Supramolecular nanocrystalline membranes with well-aligned subnanochannels for enhanced reverse osmosis desalination

G Lu and WT Shang and XY Ma and HY Xu and A Hubao and JW Sun and XL Li and MY Jia and S Lu and J Wu and X Chen and SS Chen and J Fan and AK An, NATURE COMMUNICATIONS, 16, 6289 (2025).
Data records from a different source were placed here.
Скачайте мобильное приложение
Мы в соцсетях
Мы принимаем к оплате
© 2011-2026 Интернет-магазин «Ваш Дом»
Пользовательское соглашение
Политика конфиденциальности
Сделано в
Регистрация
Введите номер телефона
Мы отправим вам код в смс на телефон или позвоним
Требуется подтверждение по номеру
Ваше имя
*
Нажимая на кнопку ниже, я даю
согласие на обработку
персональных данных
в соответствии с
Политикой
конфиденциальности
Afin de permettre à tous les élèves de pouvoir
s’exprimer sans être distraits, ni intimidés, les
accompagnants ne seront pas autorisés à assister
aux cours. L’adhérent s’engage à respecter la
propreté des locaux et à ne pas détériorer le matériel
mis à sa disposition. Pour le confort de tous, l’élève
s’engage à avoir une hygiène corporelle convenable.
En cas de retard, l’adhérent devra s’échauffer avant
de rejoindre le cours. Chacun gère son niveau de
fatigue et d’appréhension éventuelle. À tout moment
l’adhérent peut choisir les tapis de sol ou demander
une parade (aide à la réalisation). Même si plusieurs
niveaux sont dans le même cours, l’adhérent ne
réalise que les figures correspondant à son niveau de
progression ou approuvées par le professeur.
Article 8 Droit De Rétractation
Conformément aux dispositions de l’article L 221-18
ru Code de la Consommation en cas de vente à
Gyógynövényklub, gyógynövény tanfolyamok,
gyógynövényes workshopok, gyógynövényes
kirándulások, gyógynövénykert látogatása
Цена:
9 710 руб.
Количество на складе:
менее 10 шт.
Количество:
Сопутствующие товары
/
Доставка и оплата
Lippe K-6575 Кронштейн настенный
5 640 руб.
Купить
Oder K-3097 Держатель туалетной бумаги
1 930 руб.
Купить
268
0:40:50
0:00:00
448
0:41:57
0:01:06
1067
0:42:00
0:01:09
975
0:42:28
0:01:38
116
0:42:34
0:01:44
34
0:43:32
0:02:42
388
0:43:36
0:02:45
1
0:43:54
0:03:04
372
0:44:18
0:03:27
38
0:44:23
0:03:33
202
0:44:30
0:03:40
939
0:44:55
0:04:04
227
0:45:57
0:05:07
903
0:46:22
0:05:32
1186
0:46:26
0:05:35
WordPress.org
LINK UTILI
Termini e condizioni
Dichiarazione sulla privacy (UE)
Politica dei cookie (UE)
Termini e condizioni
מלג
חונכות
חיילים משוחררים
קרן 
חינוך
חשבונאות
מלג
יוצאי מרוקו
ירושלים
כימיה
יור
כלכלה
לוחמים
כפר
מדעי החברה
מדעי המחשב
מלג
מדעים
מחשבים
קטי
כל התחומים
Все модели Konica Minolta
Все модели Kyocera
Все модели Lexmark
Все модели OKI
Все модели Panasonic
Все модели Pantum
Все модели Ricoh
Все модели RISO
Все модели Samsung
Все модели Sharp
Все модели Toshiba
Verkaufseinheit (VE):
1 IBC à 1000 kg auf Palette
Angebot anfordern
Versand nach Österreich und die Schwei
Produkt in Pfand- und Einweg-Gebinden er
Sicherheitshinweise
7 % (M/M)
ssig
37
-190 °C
DOI: 10.1038/s41467-025-61352-6

Thin-film composite membranes are integral to the reverse osmosis (RO) process, effectively converting seawater and brackish water into potable water. While significant strides have been made in improving water permeability and salt rejection, there has been a corresponding lag in enhancing chlorine resistance and boron rejection. This study presents a suprasmolecular nanocrystalline membrane (SNM) with abundant subnanometer channels created through precisely assembled and well- oriented tetra-oligomer chains, enhanced by interfacial hydrogen bonding under nanoconfined space. The 6 nm-thick SNM exhibits highly aligned nanocrystalline domains and a Young's modulus of 4 +/- 0.5 GPa. Benefiting from its ultrathin thickness and well-oriented subnanoscale channels, the SNM functions effectively as a permeation and selective layer, achieving 99.6% NaCl rejection at 55 bar with a 3.5 wt% NaCl feed and delivering 2-4 times higher water permeance than commercial seawater RO membranes. Molecular dynamics simulations reveal that the abundant, well-aligned subnanochannels facilitate rapid water transport while raising the energy barrier for sodium ion transport. Furthermore, the SNM shows superior boron rejection (exceeding 92.5% at pH 7), remarkable chlorine resistance (200 ppm NaClO exposure for 300 hours), and sustained operational stability under extreme pH conditions (1 and 13) for over 168 hours. These findings establish that space-confined interfacial hydrogen bonding governs the precision self-assembly of robust subnanochannels, offering a new paradigm for high-resilience desalination membranes.